Optimization of business processes demonstrates a distinctive advantages as it only demonstrates the pattern in the data and shows the relationship (descriptive), but also shows what needs to done (prescriptive). A firm needs to be bold to experiment and implement that change suggested by the model. Most of the research in optimization has avoided the most difficult part of the modelling process: solving real world problem and implementation of the model in the real world. While the research in algorithms have taken about ninety five percent of the efforts , only five percent of the people are possibly solving or trying to solve real practical problems. Future challenges lie with solving such practical problems and develop meaningful methodology out of it.
The talk will summarize the history of optimization for business problem solving from 1950s and discuss the challenges of analytics professional in a business setting.
Dimension Reduction one way to big data analysis
Asis Kumar Chattopadhyay
Department of Statistics, Calcutta University
For multivariate analysis with p(>1)variables the problem that often arises is the ambiguous nature of the correlation or covariance matrix. When p is moderately or very large it is generally difficult to identify the true nature of relationship among the variables as well as observations from the covariance or correlation matrix. Under such situations a very common way to simplify the matter is to reduce the dimension by considering only those variables (actual or derived) which are truly responsible for the overall variation in order to analyze the data.
Principal component analysis (PCA) is a very common dimension reduction procedure. PCA was invented in 1901 by Karl Pearson, as an analogue of the principal axis theorem in mechanics. It was later independently developed by Harold Hotelling. It was also discussed by several authors in different forms. But PCA has several limitations. Here the components are uncorrelated and not independent and only under Gaussianity, the components become independent. As a result PCA works better for Gaussian data. Further the components are difficult to interpret physically being mixture of several random variables.
More recently, Independent Component Analysis (ICA) has emerged as a strong competitor to PCA and factor analysis. ICA finds a set of source data that are mutually independent and not only uncorrelated like PCA. ICA was primarily developed for nonGaussian data in order to find independent components responsible for a larger part of the variation. ICA separates statistically independent original source data from an observed set of data mixtures.

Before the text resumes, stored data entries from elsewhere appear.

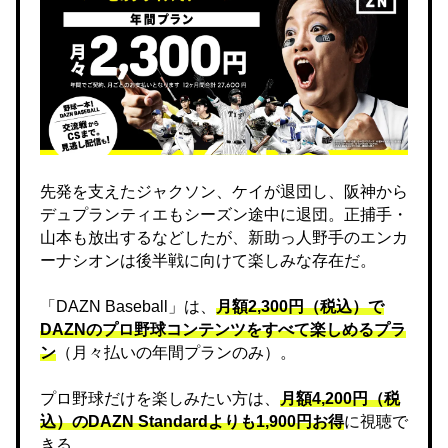
先発を支えたジャクソン、ケイが退団し、阪神から
デュプランティエもシーズン途中に退団。正捕手・
山本も放出するなどしたが、新助っ人野手のエンカ
ーナシオンは後半戦に向けて楽しみな存在だ。
「DAZN Baseball」は、
月額2,300円（税込）で
DAZNのプロ野球コンテンツをすべて楽しめるプラ
ン
（月々払いの年間プランのみ）。
プロ野球だけを楽しみたい方は、
月額4,200円（税
込）のDAZN Standard​よりも1,900円お得
に視聴で
きる。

ICA has been used for data analysis in different areas like signal processing, pattern recognition,
econometrics, Astrophysics etc. Andrew Back (RIKEN, Japan) and Andreas Weigend (L N Stern School of Business, New York) used ICA to explore whether it can give some indication of the underlying structure of the stock market. The target was to find interpretable factors of instantaneous stock returns. Such factors could include news, response to very large trades and unexplained noise.